I use CUSP conjugate gradient method to solve my symmetric sparse matrix. And I have no idea why it doesn't converge. Dimensions of matrices I use are not that large (1K to 100K). The same linear systems are easily solved by MKL, so the matrix is not ill-conditioned. However I tried adding preconditioner, but it gave no results:
diagonal preconditioner and AINV (incomplete Cholesky) gave unlimited growth of residual (as long as cg and bicgstab)
Here's my code:
cusp::csr_matrix <int, float, cusp::device_memory> A (n, n, nnz);
for (i = 0; i < n + 1; i++)
A.row_offsets[i] = csrRowPtr[i] - 1;
for (i = 0; i < nnz; i++)
A.values[i] = csrVal[i];
for (i = 0; i < nnz; i++)
A.column_indices[i] = csrColInd[i] - 1;
cusp::array1d <float, cusp::device_memory> x (A.num_rows, 0);
cusp::array1d <float, cusp::device_memory> b (A.num_rows, 1);
for (i = 0; i < n; i++)
b[i] = b_host[i];
cusp::verbose_monitor<float> monitor(b, 100, 1e-3);
cusp::identity_operator<float, MemorySpace> M(A.num_rows, A.num_rows);
/*
cusp::precond::diagonal<float, MemorySpace> M(A);
cusp::precond::scaled_bridson_ainv<float, MemorySpace> M(A, .1);
*/
cusp::krylov::cg(A, x, b, monitor, M);
for (i = 0; i < n; i++)
x_host[i] = x[i];
Why isn't it working correctly?
P.S. As I understand CUSP supposes zero-based index, that's why I decrease csrRowPtr and csrColInd. When I used nVidia cuSparse library there was an option to set other parameters like matrix type and fill mode. How can I be sure they are set correctly in CUSP?

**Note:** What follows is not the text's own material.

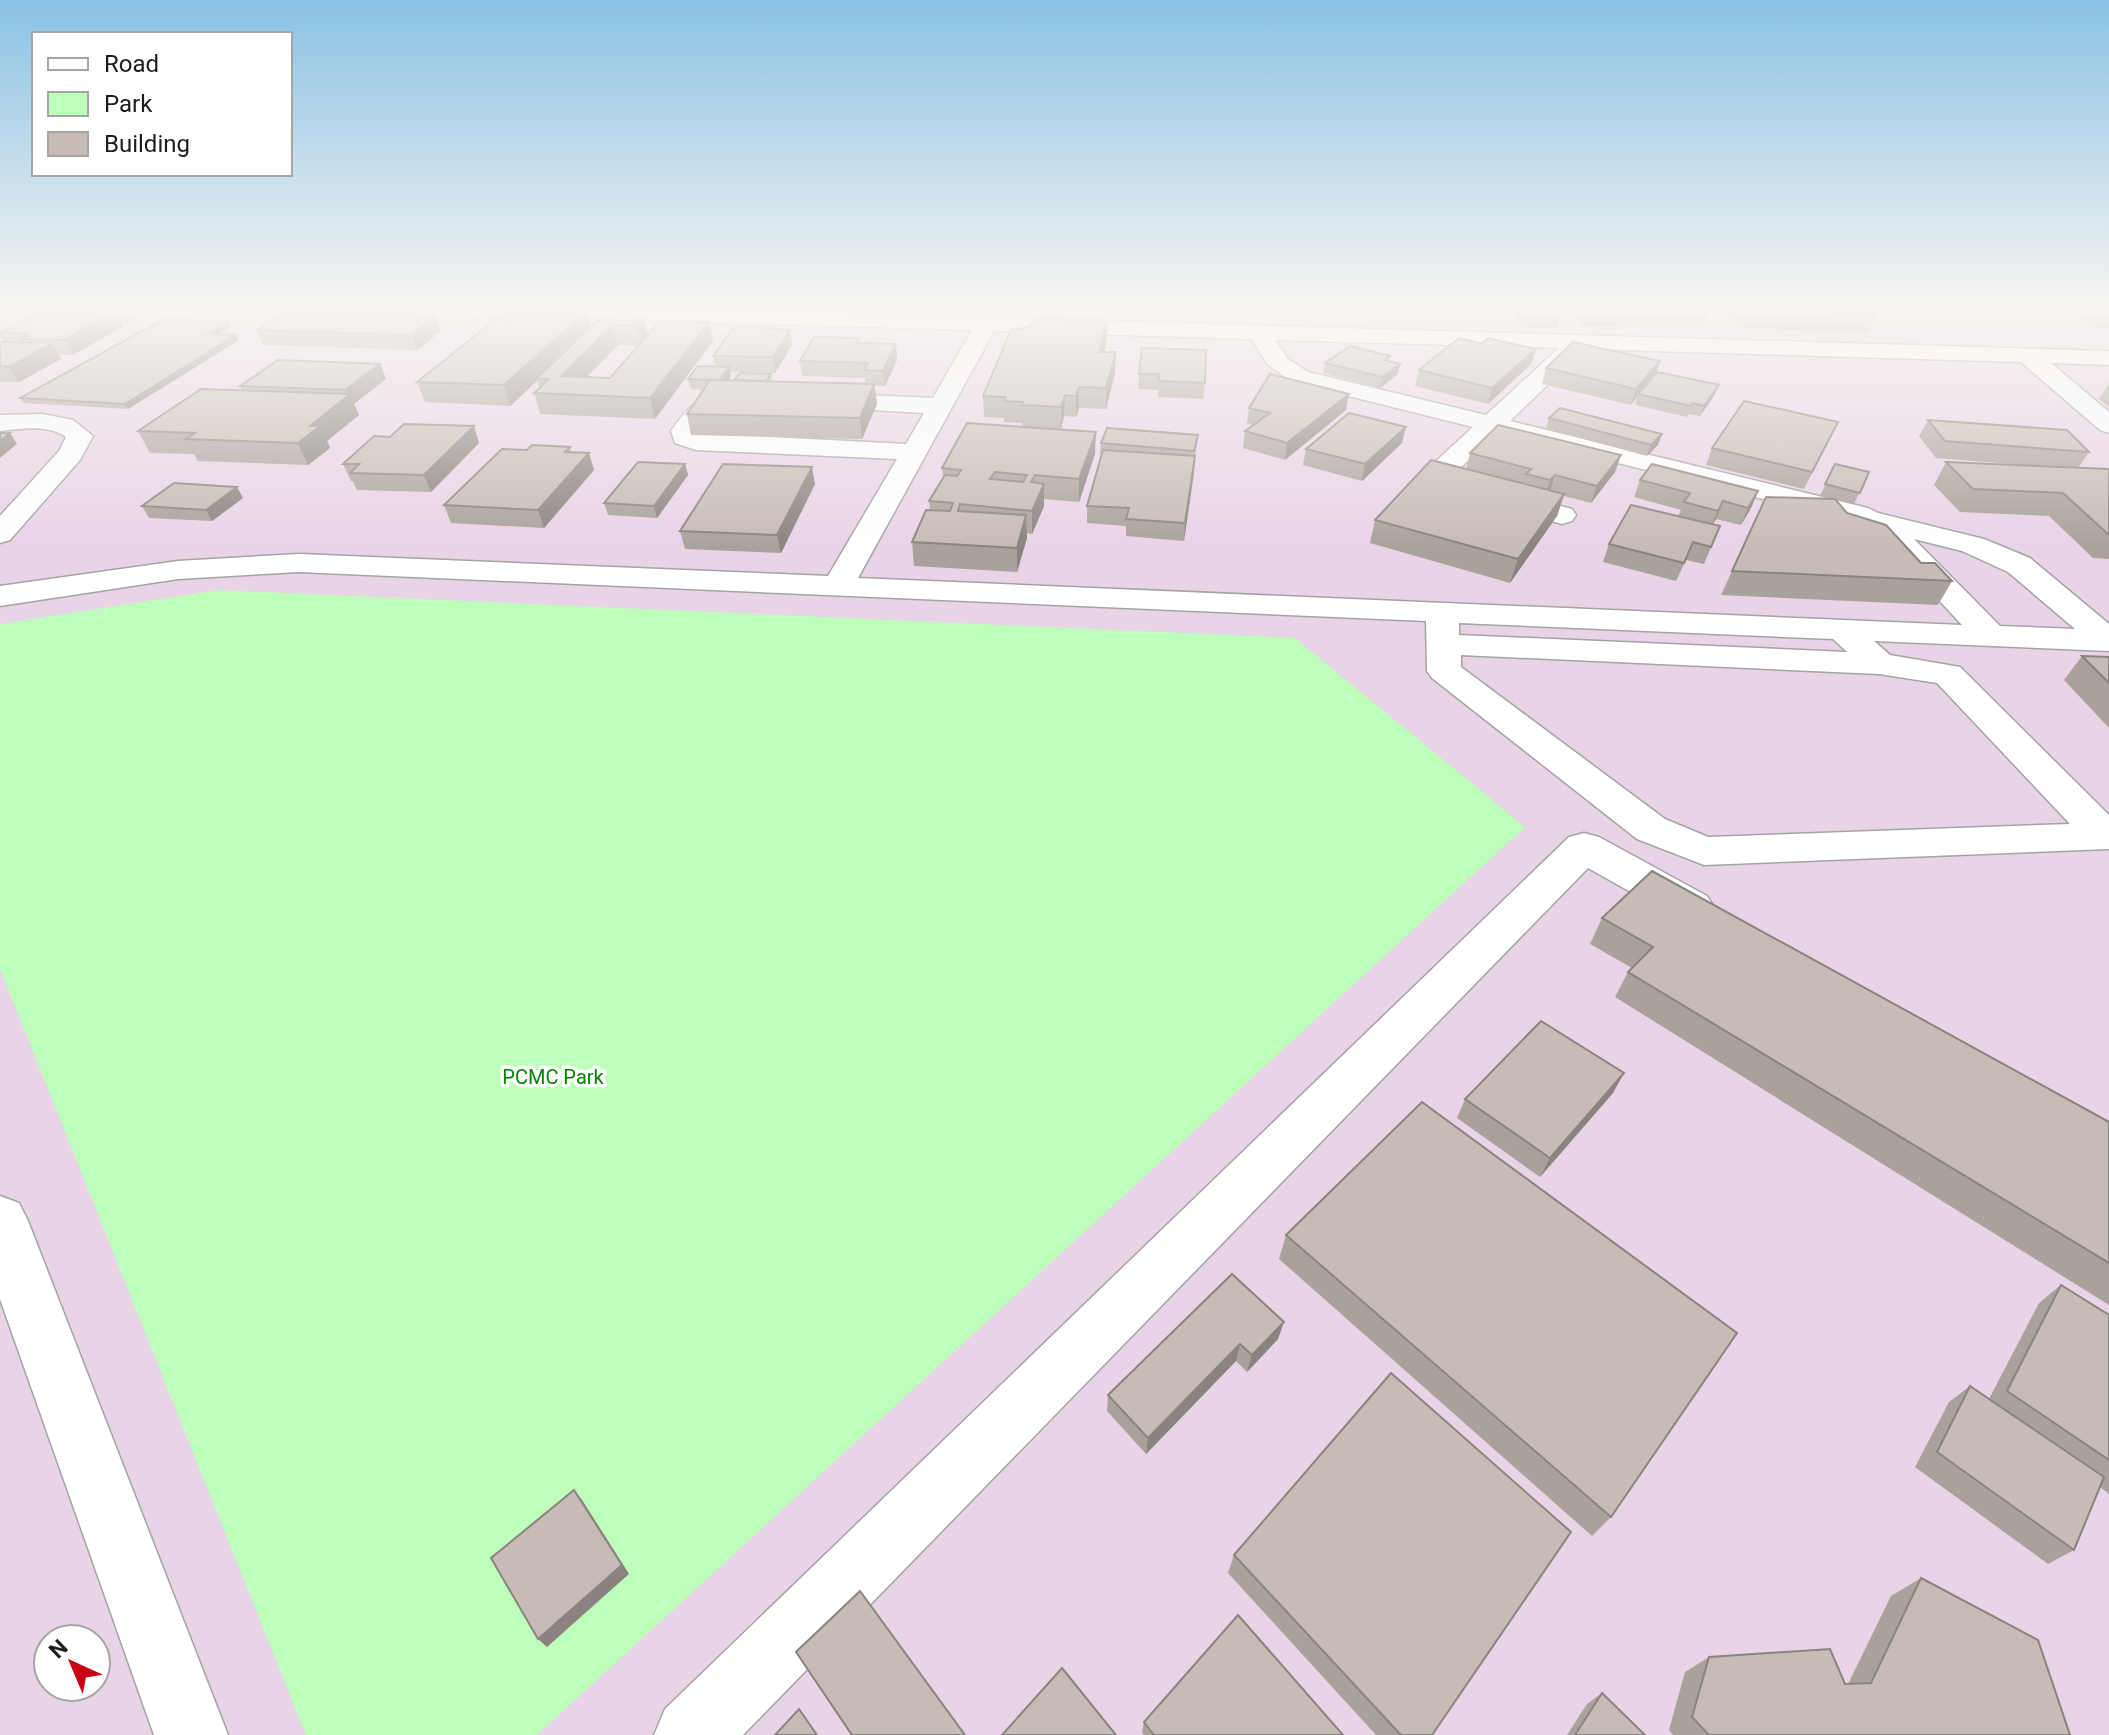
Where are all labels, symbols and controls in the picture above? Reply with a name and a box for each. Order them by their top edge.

Only elements from the upper triangle are stored in MKL's CSR format, but all the elements must be stored in CUSP's CSR format even if you are solving a symmetric linear system.
Also I think
is not a good idea; first transfer it back to host_memory
then copy it back to x_host or whatever your result array is